I am not self-taught in music. My parents worked hard to afford me a musical education outside of school, and found for me a wide range of dedicated teachers. If not for their efforts, I wouldn’t be able to appreciate music the same way I can today. I think because I was more acquainted with a traditional classroom, teaching myself the guzheng was a uniquely fascinating journey. There was no one to B-line me to the traditionally established conclusions regarding what and how to play. I dug out my brother’s old books and our old CDs of guzheng studio recordings. YouTube and Spotify and Google were also fantastic resources. I had a completely blank palette but also a novel freedom to decide for myself what techniques, tuning conventions, and (micro)tonal sounds I liked.


I ended up using the guzheng for a number of different projects below…







… but it wasn’t until I met Spencer at John Korsrud's Hard Rubber New Music Society’s Mixtophonics festival that my playing was met with the real time interactivity of collaborative improvisation at a much much higher frequency. 


We spent a lot of the summer of 2022 jamming for nothing else but the sake of playing, checking out recordings of various traditional and contemporary players, and seeing what sounds our unconventional instrumentation could create. For some time, I went back and forth struggling ethically with the idea of performing this instrument (a thought for a #futurepost) as my strongest interests were to approach it with an explorative and experimental, rather than traditional, spirit; I was unsure if I could gracefully do so without being misunderstood as being disrespectful to this instruments’ cultural heritage and history. Is it possible to culturally appropriate your own culture? But I fell in love with all the different sonic characters I found in the zheng, with a newfound freedom I rarely gave myself permission to pursue when learning something new: knocking the resonance out of its hollow body, playing the “wrong” side of the bridge, disrupting its standardized repeating-pentatonic tuning…


About the music

In the process that led up to recording this album, I learnt and discovered so much.
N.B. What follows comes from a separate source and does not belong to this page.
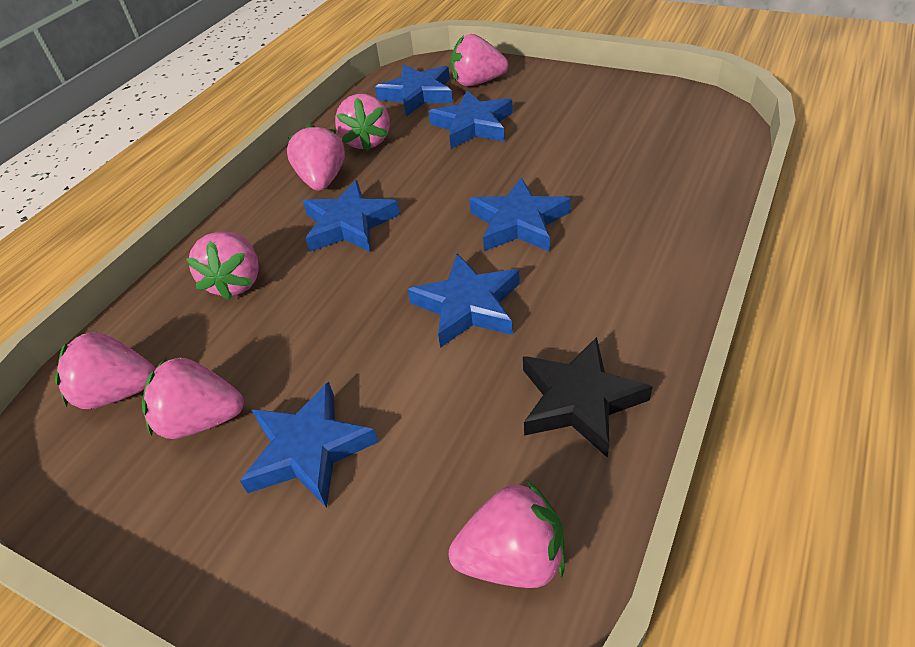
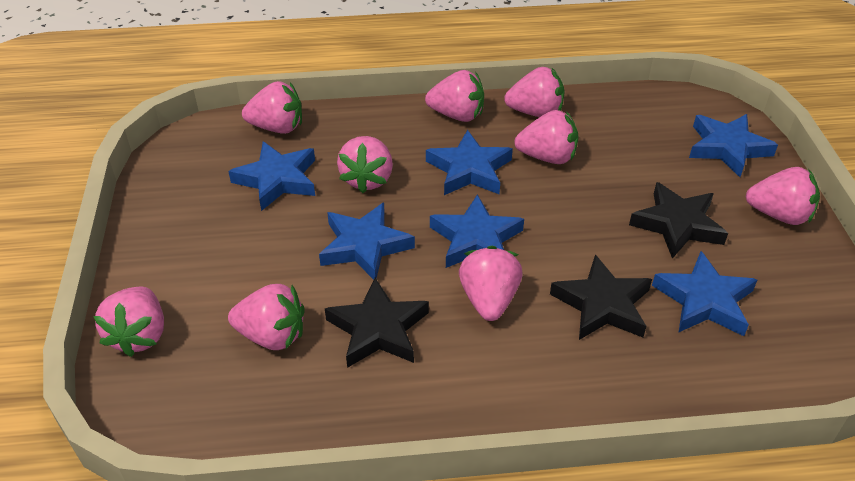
black star: [523,337,653,458] = 1 -> [325,278,429,368] [550,255,652,340] [629,182,728,258] = 3
pink strawberry: [55,332,156,409] [142,357,244,439] [186,232,259,301] [287,123,345,191] [335,94,390,151] [449,480,565,588] [451,34,508,86] = 7 -> [93,286,164,357] [228,284,305,350] [242,81,302,134] [337,136,393,193] [425,70,484,122] [459,246,522,321] [504,67,565,117] [514,110,579,164] [746,167,820,225] = 9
There were logistical challenges like competing dynamically with modern instruments with more efficient loudness projection (brass, piano, drums…) as well as musical ones with the modal limitation of both the drum set and zheng’s preset tuning/tensions.


We recorded around 6 takes from one recording day and picked our favourite ones here. We felt that maintaining as much of its free form and live honesty felt in line with the spirit of free jazz/free improvisation that we admired, so there’s extremely minimal trimming and stitching of recorded moments. We experimented occasionally with tuning to different pitches on both the drums and the zheng, but essentially once all the microphones were situated and between the interjected coffee and listening breaks, we just played what we felt until the sun went down.